For example, in Japanese Patent Application Laid-Open Publication No. 2003-298181, an optical transmission circuit which suppresses variations in the extinction ratio of output light of a laser caused by variations in laser characteristics is described. Specifically, a composition, etc. for detecting optical signals from a laser diode by a photodiode and changing the bias current of the laser diode in accordance with a DC component of an output of the photodiode is disclosed. By virtue of this, the temperature variations occurring in the threshold current of the laser diode can be compensated for.
In recent years, along with improvements in the communication speed, the communication speed undergoes transition from 10 Gbps to 25 Gbps, 40 Gbps, etc. Along with such improvements in the communication speed, application of optical communication devices supporting optical fiber cables as, for example, router devices or server devices is advancing. The optical communication devices usually presuppose the transmission in a long distance on the order of, for, kilometers between devices, and it is important to ensure reliability with this transmission distance. For example, in a laser diode serving as a transmission element of optical signals, variations in the light output intensity caused in relation to temperature (in other words, reduction in reliability) are problems. Therefore, for example, like the one Japanese Patent Application Laid-Open Publication No. 2003-298181 (Patent Document 1), a method in which, with respect to a laser diode, a monitoring photodiode which detects the light output intensity the laser diode is disposed in the vicinity of the laser diode so as to suppress the variations in the light output intensity is used.
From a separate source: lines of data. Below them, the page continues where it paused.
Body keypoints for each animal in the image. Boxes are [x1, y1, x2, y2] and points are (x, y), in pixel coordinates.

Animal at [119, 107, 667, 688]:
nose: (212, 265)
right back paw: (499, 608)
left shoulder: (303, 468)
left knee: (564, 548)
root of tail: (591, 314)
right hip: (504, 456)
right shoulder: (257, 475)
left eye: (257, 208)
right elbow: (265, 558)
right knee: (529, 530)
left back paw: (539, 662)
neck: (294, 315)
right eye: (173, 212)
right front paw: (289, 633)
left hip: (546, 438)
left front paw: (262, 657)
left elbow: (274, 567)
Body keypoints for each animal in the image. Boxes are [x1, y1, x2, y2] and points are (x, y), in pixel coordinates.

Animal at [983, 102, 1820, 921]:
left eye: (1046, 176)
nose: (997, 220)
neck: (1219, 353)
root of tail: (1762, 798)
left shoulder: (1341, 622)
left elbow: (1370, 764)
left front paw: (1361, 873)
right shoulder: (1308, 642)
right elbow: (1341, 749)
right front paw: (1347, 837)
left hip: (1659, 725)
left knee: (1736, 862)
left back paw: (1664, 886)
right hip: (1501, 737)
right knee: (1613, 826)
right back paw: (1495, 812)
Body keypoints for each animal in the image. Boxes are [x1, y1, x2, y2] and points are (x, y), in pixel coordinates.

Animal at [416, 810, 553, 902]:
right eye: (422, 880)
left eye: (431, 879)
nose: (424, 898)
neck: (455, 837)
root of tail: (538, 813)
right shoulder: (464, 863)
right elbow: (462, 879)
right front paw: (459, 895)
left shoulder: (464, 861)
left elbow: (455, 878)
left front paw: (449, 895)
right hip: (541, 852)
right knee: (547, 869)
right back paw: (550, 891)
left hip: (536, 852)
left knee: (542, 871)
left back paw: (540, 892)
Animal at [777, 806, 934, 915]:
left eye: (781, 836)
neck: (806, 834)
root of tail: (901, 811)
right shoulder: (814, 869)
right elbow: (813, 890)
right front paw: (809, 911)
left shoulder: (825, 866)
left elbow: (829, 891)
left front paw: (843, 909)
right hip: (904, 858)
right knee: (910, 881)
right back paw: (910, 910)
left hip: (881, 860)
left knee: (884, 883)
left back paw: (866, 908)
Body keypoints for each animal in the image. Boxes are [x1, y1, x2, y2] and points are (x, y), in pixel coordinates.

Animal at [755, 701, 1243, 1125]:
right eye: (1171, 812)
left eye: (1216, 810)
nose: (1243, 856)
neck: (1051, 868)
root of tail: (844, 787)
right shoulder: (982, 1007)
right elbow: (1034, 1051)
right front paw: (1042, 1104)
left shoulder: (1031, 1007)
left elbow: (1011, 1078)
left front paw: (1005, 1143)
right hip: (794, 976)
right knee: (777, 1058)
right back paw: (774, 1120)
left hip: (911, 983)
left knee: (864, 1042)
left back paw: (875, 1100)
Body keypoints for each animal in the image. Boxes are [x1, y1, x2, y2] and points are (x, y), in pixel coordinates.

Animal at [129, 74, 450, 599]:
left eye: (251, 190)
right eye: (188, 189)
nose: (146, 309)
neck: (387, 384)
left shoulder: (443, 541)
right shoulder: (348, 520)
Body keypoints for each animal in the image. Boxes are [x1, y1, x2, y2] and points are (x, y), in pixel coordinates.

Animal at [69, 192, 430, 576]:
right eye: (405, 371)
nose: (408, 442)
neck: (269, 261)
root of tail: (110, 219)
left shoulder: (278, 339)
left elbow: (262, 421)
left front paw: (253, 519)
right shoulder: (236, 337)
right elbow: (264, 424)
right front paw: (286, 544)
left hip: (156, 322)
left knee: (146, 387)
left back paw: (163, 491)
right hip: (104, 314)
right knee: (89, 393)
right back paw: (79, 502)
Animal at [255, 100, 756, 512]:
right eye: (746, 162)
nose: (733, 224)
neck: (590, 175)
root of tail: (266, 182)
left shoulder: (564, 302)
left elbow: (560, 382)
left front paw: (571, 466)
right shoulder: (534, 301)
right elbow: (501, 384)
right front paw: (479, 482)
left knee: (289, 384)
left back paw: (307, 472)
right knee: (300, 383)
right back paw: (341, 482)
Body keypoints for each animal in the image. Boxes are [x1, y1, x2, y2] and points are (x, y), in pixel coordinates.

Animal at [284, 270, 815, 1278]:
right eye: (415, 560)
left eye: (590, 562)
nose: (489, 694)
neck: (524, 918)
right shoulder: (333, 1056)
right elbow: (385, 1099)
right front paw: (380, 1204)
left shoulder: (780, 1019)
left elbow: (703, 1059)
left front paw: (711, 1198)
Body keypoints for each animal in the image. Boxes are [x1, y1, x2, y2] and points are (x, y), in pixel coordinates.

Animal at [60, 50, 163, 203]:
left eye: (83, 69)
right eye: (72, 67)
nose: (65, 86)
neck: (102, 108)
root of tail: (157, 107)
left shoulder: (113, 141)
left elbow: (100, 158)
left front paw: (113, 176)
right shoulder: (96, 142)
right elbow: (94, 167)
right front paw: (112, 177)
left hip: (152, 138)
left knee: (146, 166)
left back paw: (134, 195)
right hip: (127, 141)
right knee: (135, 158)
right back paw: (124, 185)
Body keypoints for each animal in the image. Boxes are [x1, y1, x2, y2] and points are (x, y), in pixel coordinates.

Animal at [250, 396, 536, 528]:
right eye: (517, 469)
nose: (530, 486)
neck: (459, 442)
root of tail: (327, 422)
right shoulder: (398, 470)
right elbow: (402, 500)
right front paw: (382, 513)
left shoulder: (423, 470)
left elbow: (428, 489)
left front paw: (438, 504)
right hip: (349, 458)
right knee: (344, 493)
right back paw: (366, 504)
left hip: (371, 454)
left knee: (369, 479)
FIG. 15 is a circuit block diagram illustrating an example of a composition of an optical communication module studied as a premise of the present invention. The optical communication module illustrated in FIG. 15 includes a laser diode block LDBK including a laser diode LD and a monitoring photodiode PDm, a laser diode driver circuit LDD1 which drives LD, a current/voltage converter circuit IVC which converts a current from PDm to a voltage and averages it, and an error amplifier circuit EA. LDBK is realized, for example, by one package.
LDD1 includes a variable current source CSV which causes a bias current to flow and a driver circuit DV which controls the current of LD by adding or subtracting an AC current to or from the bias current of CSV in accordance with the logic of an input signal Vin. LD emits light in accordance with the magnitude of the current, and the intensity of the light emission is detected as a current flowing to PDm. IVC averages the current of PDm as a voltage, and EA controls the current value of CSV so that the averaged voltage (i.e., it indicates average light emission intensity) becomes constant. When the method like that of FIG. 15 is used, the above-described variations in the light output intensity caused in accordance with temperature can be suppressed. To further enhance reliability, for example, it is conceivable to add a Peltier element for maintaining a constant temperature and a thermistor or the like for controlling the Peltier element to the inside of the package of the laser diode block LDBK.
On the other hand, the above-described optical communication devices include many kinds of devices having comparatively large sizes (for example, on the orders of several tens of centimeters and meters), and communications using electric signals are usually carried out in the devices. Therefore, in the optical communication devices, for example, optical signals input from outside are converted to electric signals, predetermined processes are carried out while carrying out short-distance communications (for example, on the order of meters) by the electric signals in the devices, and the electric signals are converted to optical signals again and output to the outside. The short-distance communication is carried out by using, for example, copper cables; however, as the communication speed is increased, the quality of transmission waveforms is extremely lowered in the case of using the copper cables. Therefore, application of optical communications to the short-distance communications in such devices is required.
Therefore, it is conceivable to install an optical communication module including a laser diode block LDBK such as that described above at the part of each output interface in such a device. However, since the number of parts is large in the laser diode block LDBK as described above, the cost is increased, and ensuring a mounting area of the parts is not easy. Thus, when viewed from the user side, upon change from the copper cables to optical fiber cables, realizing an optical communication device by replacing only the part of input/output interfaces with respect to an existing device instead of newly introducing a whole device is desirable in terms of cost, etc.
In this case, the laser diode block LDBK, etc. have to be mounted within the range of the limited mounting area where the part of input/output interfaces is present in the existing device; therefore, the number of parts is desired to be reduced as much as possible. Even in the case in which LDBK is composed of LD and PDm, a mechanism or the like which outputs the light emitted from LD to the two directions for communication and for monitoring is required; therefore, the size of LDBK becomes comparatively large.